Implementation Strategies for Delayed (Scheduled) Messages in Distributed Systems
This article examines common delayed (scheduled) message implementations in distributed systems, comparing external storage approaches using databases, RocksDB, and Redis, as well as built-in solutions in open-source MQs like RocketMQ, Pulsar, and QMQ, and discusses their advantages, drawbacks, and design considerations.
Introduction
Delayed (scheduled) messages are used in distributed asynchronous messaging where a producer wants a message to be consumed at a specific future time rather than immediately.
They are typically implemented at the middleware layer, often within the MQ or as a separate service.
Implementation Approaches
1. External Storage Based Solutions
Database (e.g., MySQL)
Store delayed messages in a relational table and use a scanning thread to deliver due messages.
CREATE TABLE `delay_msg` ( `id` bigint unsigned NOT NULL AUTO_INCREMENT, `delivery_time` DATETIME NOT NULL COMMENT '投递时间', `payloads` blob COMMENT '消息内容', PRIMARY KEY (`id`), KEY `time_index` (`delivery_time`) )Advantages: simple implementation. Drawbacks: B+Tree index not suited for heavy writes.
RocksDB
Uses LSM‑tree storage suitable for high‑write workloads; example DDMQ Chronos stores delayed messages in RocksDB and forwards them to RocketMQ when due.
Advantages: high write performance.
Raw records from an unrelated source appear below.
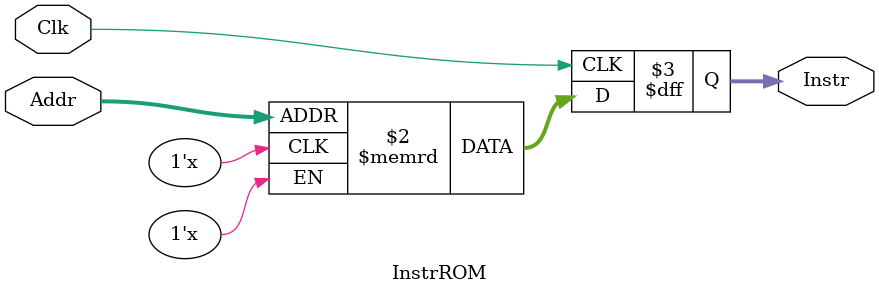
<source format=v>
`timescale 1ns / 1ps
module InstrROM (Addr, Clk, Instr);
    parameter n=5;
    input [n-1:0] Addr;
    input Clk;
    output reg [31:0] Instr;

    reg [31:0] regs[0:(1<<n)-1];

    always @(posedge Clk) begin
        Instr <= regs[Addr];
    end

endmodule
</source>
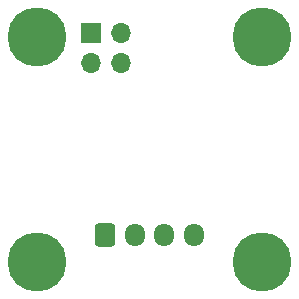
<source format=gbr>
%TF.GenerationSoftware,KiCad,Pcbnew,8.0.6-8.0.6-0~ubuntu20.04.1*%
%TF.CreationDate,2024-11-07T01:45:43+05:00*%
%TF.ProjectId,AH3,4148332e-6b69-4636-9164-5f7063625858,rev?*%
%TF.SameCoordinates,Original*%
%TF.FileFunction,Soldermask,Bot*%
%TF.FilePolarity,Negative*%
%FSLAX46Y46*%
G04 Gerber Fmt 4.6, Leading zero omitted, Abs format (unit mm)*
G04 Created by KiCad (PCBNEW 8.0.6-8.0.6-0~ubuntu20.04.1) date 2024-11-07 01:45:43*
%MOMM*%
%LPD*%
G01*
G04 APERTURE LIST*
G04 Aperture macros list*
%AMRoundRect*
0 Rectangle with rounded corners*
0 $1 Rounding radius*
0 $2 $3 $4 $5 $6 $7 $8 $9 X,Y pos of 4 corners*
0 Add a 4 corners polygon primitive as box body*
4,1,4,$2,$3,$4,$5,$6,$7,$8,$9,$2,$3,0*
0 Add four circle primitives for the rounded corners*
1,1,$1+$1,$2,$3*
1,1,$1+$1,$4,$5*
1,1,$1+$1,$6,$7*
1,1,$1+$1,$8,$9*
0 Add four rect primitives between the rounded corners*
20,1,$1+$1,$2,$3,$4,$5,0*
20,1,$1+$1,$4,$5,$6,$7,0*
20,1,$1+$1,$6,$7,$8,$9,0*
20,1,$1+$1,$8,$9,$2,$3,0*%
G04 Aperture macros list end*
%ADD10R,1.700000X1.700000*%
%ADD11O,1.700000X1.700000*%
%ADD12C,5.000000*%
%ADD13RoundRect,0.250000X-0.600000X-0.725000X0.600000X-0.725000X0.600000X0.725000X-0.600000X0.725000X0*%
%ADD14O,1.700000X1.950000*%
G04 APERTURE END LIST*
D10*
%TO.C,J1*%
X131560000Y-86660000D03*
D11*
X134100000Y-86660000D03*
X131560000Y-89200000D03*
X134100000Y-89200000D03*
%TD*%
D12*
%TO.C,H2*%
X146045941Y-106045941D03*
%TD*%
%TO.C,H3*%
X126954058Y-106045941D03*
%TD*%
%TO.C,H4*%
X146045941Y-86954058D03*
%TD*%
D13*
%TO.C,J3*%
X132750000Y-103700000D03*
D14*
X135250000Y-103700000D03*
X137750000Y-103700000D03*
X140250000Y-103700000D03*
%TD*%
D12*
%TO.C,H1*%
X126954058Y-86954058D03*
%TD*%
M02*

</source>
Drawbacks: heavier solution requiring custom replication and fault‑tolerance logic.
Redis
Implements a pool of messages (hash) and multiple ZSET queues for delayed IDs; workers scan ZSETs and deliver messages.
Advantages: O(log n) insertion, in‑memory speed. Drawbacks: potential duplicate processing and need for distributed locks.
2. Built‑in MQ Implementations
RocketMQ
Supports 18 fixed delay levels (e.g., 1 s, 5 s, …, 2 h). Messages are stored in a special topic SCHEDULE_TOPIC_XXXX and dispatched to the real topic when the level expires.
Advantages: low overhead, ordered delivery per level. Drawbacks: inflexible level configuration and larger commit log.
Pulsar
Allows arbitrary delay times by keeping an off‑heap priority queue per subscription group; messages are moved to the target topic when due.
Drawbacks: high memory usage, costly recovery after failures, and storage impact due to retained messages.
QMQ
Uses a two‑level hierarchical time wheel (disk‑based hourly slots and in‑memory 500 ms slots) to achieve O(1) insert/delete and support multi‑year delays.
Advantages: efficient O(1) operations, scalable time span, memory‑friendly delayed loading, and separate storage for delayed messages.
Conclusion
The article summarizes prevalent delayed‑message designs, highlighting their trade‑offs to help practitioners choose an appropriate solution.